Saturday, June 25, 2011

Pottermore: J.K. Rowling Goes Digital

Earlier this week, J.K. Rowling, author of the Harry Potter series of books, announced Pottermore, to the delight of many Potter fans wishing for a digital experience of Rowling's world of magic, wizards, and monsters. The author had long been against having her books turned into ebooks, but it seems that with this announcement, she has changed her mind. It is worth noting that she is releasing this herself via the site, as she owns all the digital rights to her work. I'm assuming this is so because she signed her contract for the Potter tales before digital books became mainstream.

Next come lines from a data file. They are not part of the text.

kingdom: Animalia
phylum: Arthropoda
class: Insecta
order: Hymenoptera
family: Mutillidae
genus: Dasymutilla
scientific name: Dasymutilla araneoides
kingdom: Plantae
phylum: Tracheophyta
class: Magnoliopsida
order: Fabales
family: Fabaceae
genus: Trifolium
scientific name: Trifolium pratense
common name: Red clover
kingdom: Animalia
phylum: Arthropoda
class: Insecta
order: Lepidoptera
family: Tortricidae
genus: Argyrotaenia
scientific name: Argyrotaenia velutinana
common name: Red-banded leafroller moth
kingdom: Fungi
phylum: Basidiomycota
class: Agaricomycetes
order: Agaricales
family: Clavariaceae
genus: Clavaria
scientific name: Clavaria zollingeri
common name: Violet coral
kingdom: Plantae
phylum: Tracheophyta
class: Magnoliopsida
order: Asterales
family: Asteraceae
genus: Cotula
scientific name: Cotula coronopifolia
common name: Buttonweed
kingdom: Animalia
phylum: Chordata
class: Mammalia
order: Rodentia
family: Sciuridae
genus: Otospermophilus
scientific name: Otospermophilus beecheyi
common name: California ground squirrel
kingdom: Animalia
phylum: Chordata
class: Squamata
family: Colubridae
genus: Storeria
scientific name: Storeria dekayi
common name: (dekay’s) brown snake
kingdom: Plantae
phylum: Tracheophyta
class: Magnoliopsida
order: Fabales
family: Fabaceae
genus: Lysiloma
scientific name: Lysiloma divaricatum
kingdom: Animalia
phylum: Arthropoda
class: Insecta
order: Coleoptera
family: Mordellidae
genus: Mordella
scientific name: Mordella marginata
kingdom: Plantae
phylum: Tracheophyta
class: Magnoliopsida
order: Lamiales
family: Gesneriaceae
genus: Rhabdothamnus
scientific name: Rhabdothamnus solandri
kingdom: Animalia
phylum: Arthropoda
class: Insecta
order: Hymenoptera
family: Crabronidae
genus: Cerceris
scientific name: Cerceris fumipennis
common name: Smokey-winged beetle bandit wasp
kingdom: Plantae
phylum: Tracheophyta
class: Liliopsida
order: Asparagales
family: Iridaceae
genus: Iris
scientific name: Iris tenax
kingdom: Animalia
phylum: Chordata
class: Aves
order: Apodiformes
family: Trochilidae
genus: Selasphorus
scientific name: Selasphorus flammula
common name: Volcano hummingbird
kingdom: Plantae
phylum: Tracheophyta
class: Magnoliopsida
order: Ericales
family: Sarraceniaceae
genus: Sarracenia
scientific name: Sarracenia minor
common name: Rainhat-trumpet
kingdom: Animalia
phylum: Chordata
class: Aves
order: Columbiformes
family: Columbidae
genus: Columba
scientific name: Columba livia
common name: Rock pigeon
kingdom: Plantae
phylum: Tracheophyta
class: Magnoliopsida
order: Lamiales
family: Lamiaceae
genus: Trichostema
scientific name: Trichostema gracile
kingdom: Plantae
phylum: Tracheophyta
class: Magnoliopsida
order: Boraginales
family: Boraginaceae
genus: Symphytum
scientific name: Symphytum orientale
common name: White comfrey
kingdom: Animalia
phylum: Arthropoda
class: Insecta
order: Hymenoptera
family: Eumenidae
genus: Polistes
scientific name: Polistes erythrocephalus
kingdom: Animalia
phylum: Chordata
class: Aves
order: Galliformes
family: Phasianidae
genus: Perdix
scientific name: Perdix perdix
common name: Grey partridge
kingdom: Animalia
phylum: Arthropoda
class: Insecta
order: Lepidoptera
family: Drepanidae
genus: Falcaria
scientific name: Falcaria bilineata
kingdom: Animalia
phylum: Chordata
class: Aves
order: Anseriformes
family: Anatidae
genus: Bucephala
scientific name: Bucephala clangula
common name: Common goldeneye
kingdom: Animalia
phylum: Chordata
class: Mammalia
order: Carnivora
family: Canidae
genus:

Needless to say, the effect on bookstores and the publishing industry will be significant. J.K. Rowling is, in effect, self-publishing her already paper-published stories, and releasing them DRM-free via Pottermore. This bypasses her publisher and the bookstores that have sold millions and millions of Harry Potter copies. Given that ebooks are now at 20% of total sales (up from 1% four years ago), the numbers that Pottermore can generate most likely will not be insignificant. Remember how people lined up at stores before the day of a book's release, in the same way Apple fans lined up for the latest iPhone? This may or may not be a thing of the past after Pottermore, but the effect of her going digital has bookstores unhappy, and will certainly have an effect on publishing.

On the other hand, in a bit of a reversal from Rowling's position, we have Amanda Hocking, an author who was selling millions of copies of her books through self-publishing, signing up with a traditional publisher.

What I see here is that the stigma of being a self-publisher is lessening for an author, while traditional publishers are now more accommodating of authors who have released their books themselves and have proven their stories' saleability.